De l'absurdité des questions que nous n'avons plus même courage de nous poser ? Passées les impatiences juvéniles puis les affairements ordinaires qui nous firent longtemps office d'objectifs, revoici la seule inquiétude qui nous honore.

Ce que c'est que de vivre.

Je ne suis pas certain qu'il y ait réponse qui vaille autre que la sienne pour peu que l'on s'astreigne à la regarder en face. A observer leur désarroi amer, je crains qu'ils n'aient pas trouvé de réponse satisfaisante ; me demande même s'ils eurent jamais le courage de la question.
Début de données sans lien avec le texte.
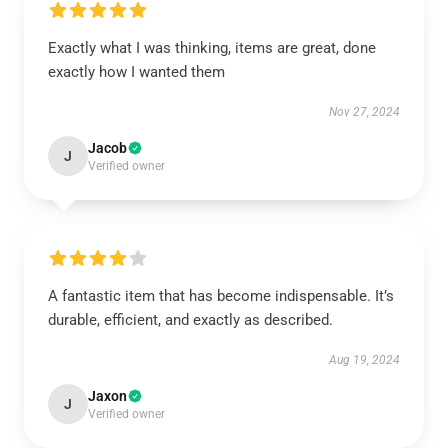
Exactly what I was thinking, items are great, done
exactly how I wanted them
Nov 27, 2024
Jacob
J
Verified owner
A fantastic item that has become indispensable. It’s
durable, efficient, and exactly as described.
Aug 19, 2024
Jaxon
J
Verified owner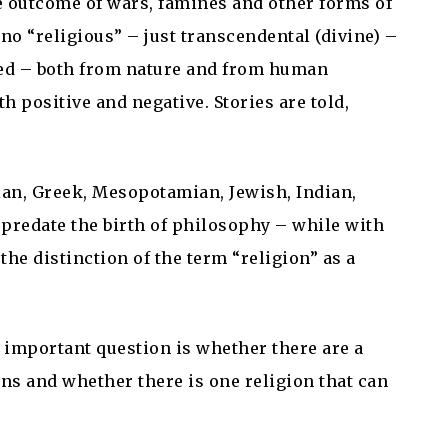
 outcome of wars, famines and other forms of
 no “religious” – just transcendental (divine) –
sed – both from nature and from human
h positive and negative. Stories are told,
tian, Greek, Mesopotamian, Jewish, Indian,
predate the birth of philosophy – while with
 the distinction of the term “religion” as a
 important question is whether there are a
ons and whether there is one religion that can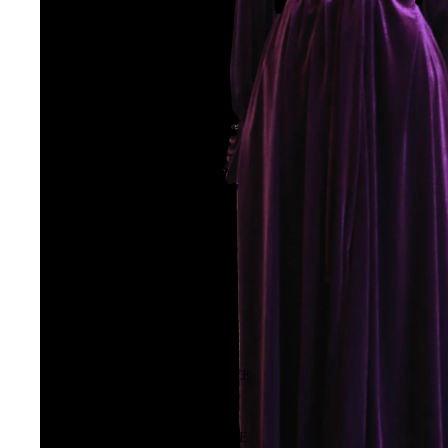
HIGH SUMMER
FROM THE SOURCE
LES SYLPHIDES
BALLET PRACTICE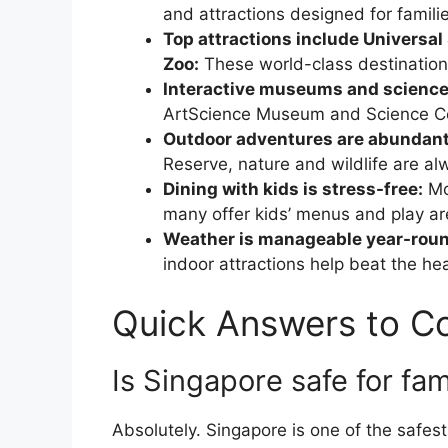
and attractions designed for families
Top attractions include Universal
Zoo:
These world-class destination
Interactive museums and science
ArtScience Museum and Science Cen
Outdoor adventures are abundant
Reserve, nature and wildlife are al
Dining with kids is stress-free:
Mo
many offer kids’ menus and play ar
Weather is manageable year-roun
indoor attractions help beat the hea
Quick Answers to 
Is Singapore safe for fam
Absolutely. Singapore is one of the safest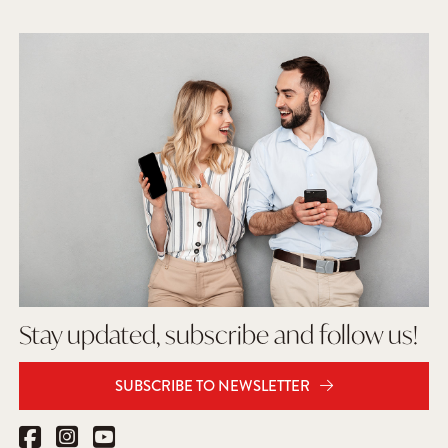
Stay updated, subscribe and follow us!
SUBSCRIBE TO NEWSLETTER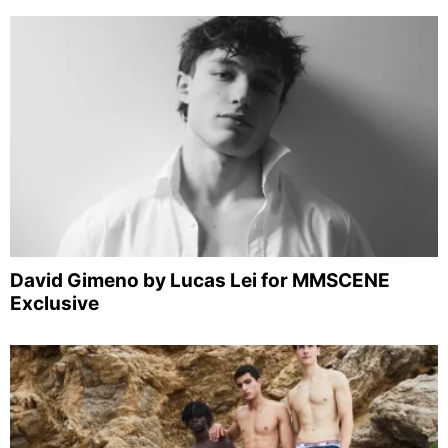
David Gimeno by Lucas Lei for MMSCENE
Exclusive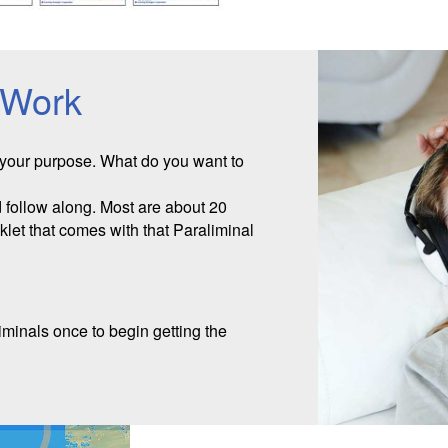
 Work
 your purpose. What do you want to
follow along. Most are about 20
oklet that comes with that Paraliminal
iminals once to begin getting the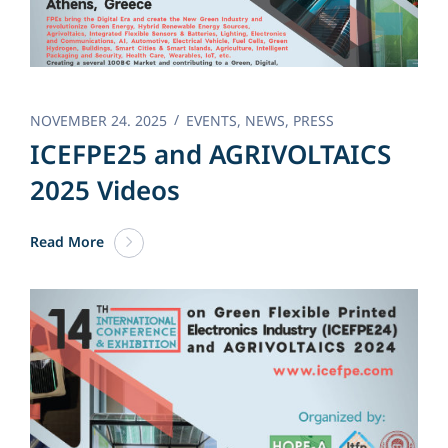
NOVEMBER 24. 2025
EVENTS
,
NEWS
,
PRESS
ICEFPE25 and AGRIVOLTAICS
2025 Videos
Read More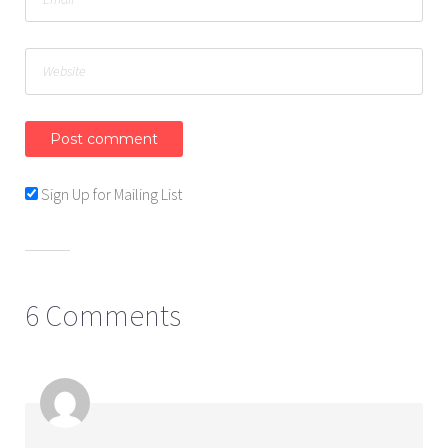
Sign Up for Mailing List
6 Comments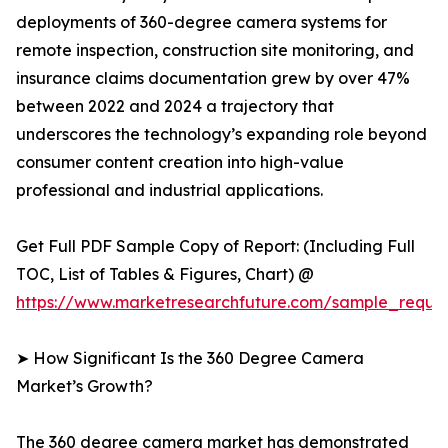
deployments of 360-degree camera systems for
remote inspection, construction site monitoring, and
insurance claims documentation grew by over 47%
between 2022 and 2024 a trajectory that
underscores the technology’s expanding role beyond
consumer content creation into high-value
professional and industrial applications.
Get Full PDF Sample Copy of Report: (Including Full
TOC, List of Tables & Figures, Chart) @
https://www.marketresearchfuture.com/sample_reque
➤ How Significant Is the 360 Degree Camera
Market’s Growth?
The 360 degree camera market has demonstrated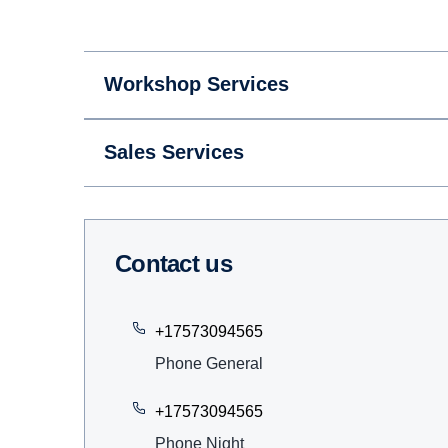
Workshop Services
Sales Services
Contact us
+17573094565
Phone General
+17573094565
Phone Night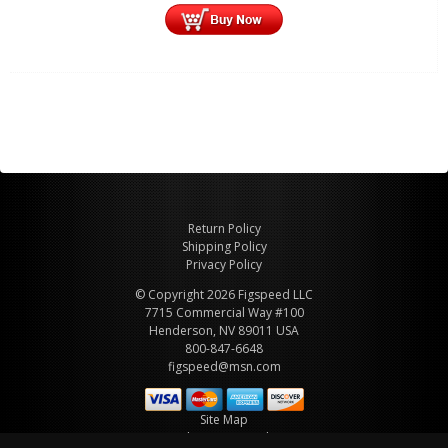
Return Policy
Shipping Policy
Privacy Policy
© Copyright 2026 Figspeed LLC
7715 Commercial Way #100
Henderson, NV 89011 USA
800-847-6648
figspeed@msn.com
Site Map
About Figspeed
Assurément l'imminence de la cessation de mon activité professionnelle me rend-elle plus sensible à la chose. M'amuse souvent la sempiternelle question posée avec réelle bienveillance : qu'allez-vous faire après ? M'agacent parfois les conseils avisés que d'aucuns se targuent de devoir asséner. Je devine, quelque disposition, précaution qu'on eût prise, quelque passion qu'on nourrisse et activité qu'on prévoie, je devine, ou je sens, le vertige qu'on n'esquivera pas devant la rupture, le vide ; cet autre chemin qu'il faudra emprunter.

De quoi sont-ils le nom ? Oh simplement de cette incroyable difficulté à être et à donner un sens à son cheminement. A faire bien l'homme comme l'écrivait Montaigne.